Лесничий стал разговаривать с ней. Сперва скупо, по делу: «Пошли, Ночь. Смотри тут у меня. Сторожи». Потом — всё больше и больше. Рассказывал ей о лесе, о том, как меняются времена года, о том, что вот этот дуб помнит ещё его деда, а та просека выведет к дальнему кордону, где когда-то они с братом Игнатом ночевали в сторожке. Ночка слушала, склонив голову набок, и в её тёмных зрачках отражались облака и верхушки сосен.

И только один раз, глубокой зимой, когда над Верховьем бушевала метель, а Андрей Петрович замешкался в лесу, проверяя капканы, и начал уже замерзать, выбившись из сил, Ночка проявила себя иначе. Она вдруг замерла, уши её встали торчком, а потом она сорвалась с места и с глухим, утробным лаем бросилась в белую мглу. Лесничий, шатаясь, пошёл на звук. Лай привёл его к брошенной избушке, дверь которой была заметена снегом, но внутри сохранилась печка и запас дров. Там они и переждали буран. И когда он, расслабившись у слабого огня, достал из-за пазухи трубку и закурил, то вдруг отчётливо, до мурашек ясно, ощутил — будто Игнат прислал ему этого пса. Будто оттуда, из ледяной бездны, из которой не возвращаются, брат протянул ему мохнатую, живую, теплую нить, чтобы он не упал духом окончательно.

Но всё проходит. Прошли годы.

Семь долгих, счастливых лет Ночка прожила с Соломиными. Она постарела — морда её поседела, движения стали медленными, но глаза не потеряли былой глубины и ясности. Она вырастила вместе с девочками щенков (ещё одна история, полная смеха и возни), проводила Зою в городское училище, встречала её на каникулах радостным, хотя уже и не таким резвым помахиванием хвоста.

Свой последний час Ночка встретила в начале осени, когда воздух снова наполнился запахом прелой листвы и речного тумана — в ту самую погоду, в какую она когда-то пришла. Она просто легла у порога дома, положила голову на лапы, посмотрела долгим взглядом на собравшихся вокруг хозяев — и вздохнула в последний раз.

Хоронили её на опушке леса, на взгорке, откуда открывался вид на всё Верховье.

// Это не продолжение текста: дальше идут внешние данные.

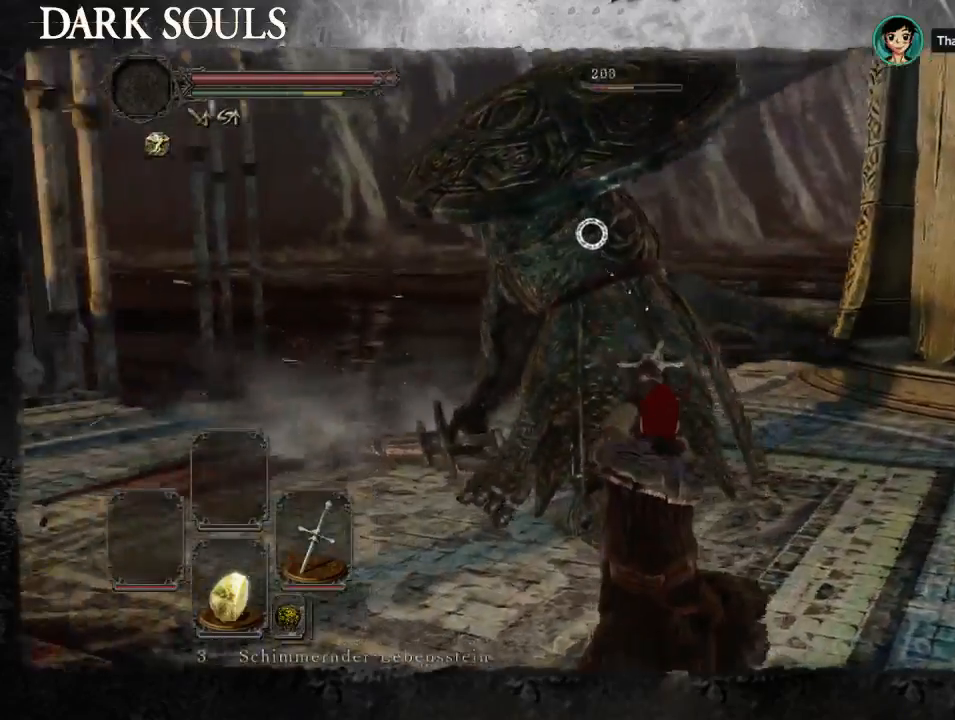
{"dt_ms": 1000, "buttons": [], "left_stick": "center", "right_stick": "center"}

Андрей Петрович сам вырыл яму, сам опустил в неё завёрнутое в холстину тело и долго стоял над холмиком, комкая в руках шапку. Девочки плакали, не скрывая слёз. Марьяна молча крестилась и шептала молитву.

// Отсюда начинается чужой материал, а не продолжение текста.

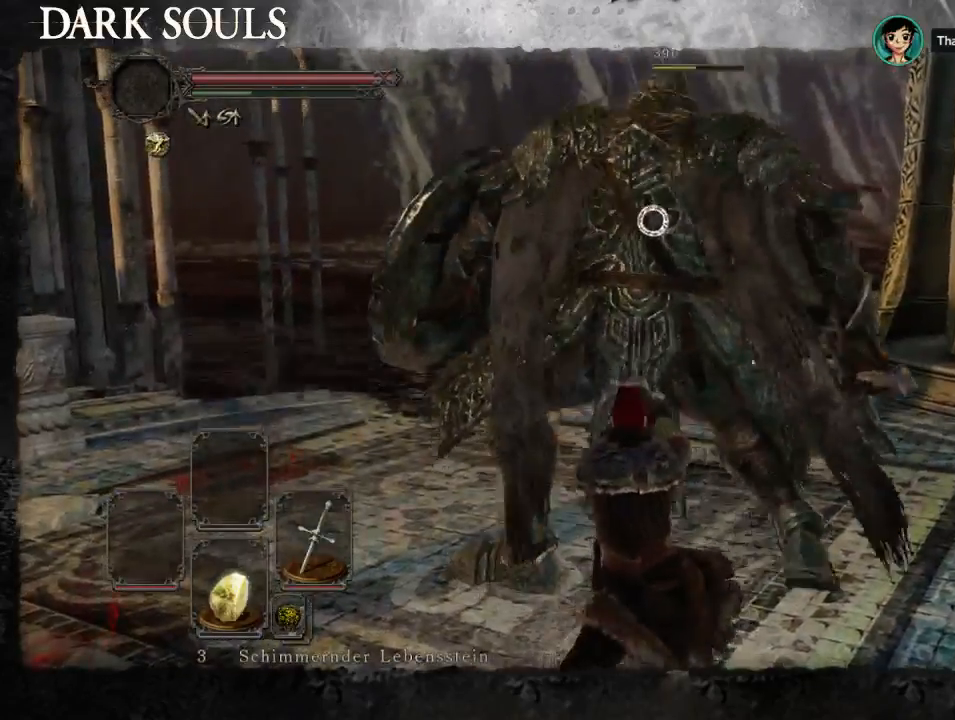
{"dt_ms": 500, "buttons": [], "left_stick": "up", "right_stick": "left"}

А Зоя, уже семнадцатилетняя высокая девушка, смотрела на лес, уходящий туманными волнами за горизонт, и ей казалось, что Ночка не умерла. Что она просто вернулась в те самые сумерки, из которых пришла, как возвращается в море волна. И пока шумит лес над Верховьем, пока бежит река Быстрянка, пока есть на свете благодарная память — она будет здесь, рядом, незримо хранить этот дом и эту семью.

Вечером того же дня Андрей Петрович молча сидел на крыльце. На колени ему прыгнул молодой пёс — сын Ночки, такой же серый и большеглазый. Лесничий машинально погладил его и вдруг произнёс вслух то, о чём раньше не мог и подумать:

— Ну что, Гром… Завтра в лес пойдём. Покажу тебе, где твоя мать меня в буран вывела.

Пёс лизнул его руку горячим языком и завилял хвостом. Жизнь продолжалась.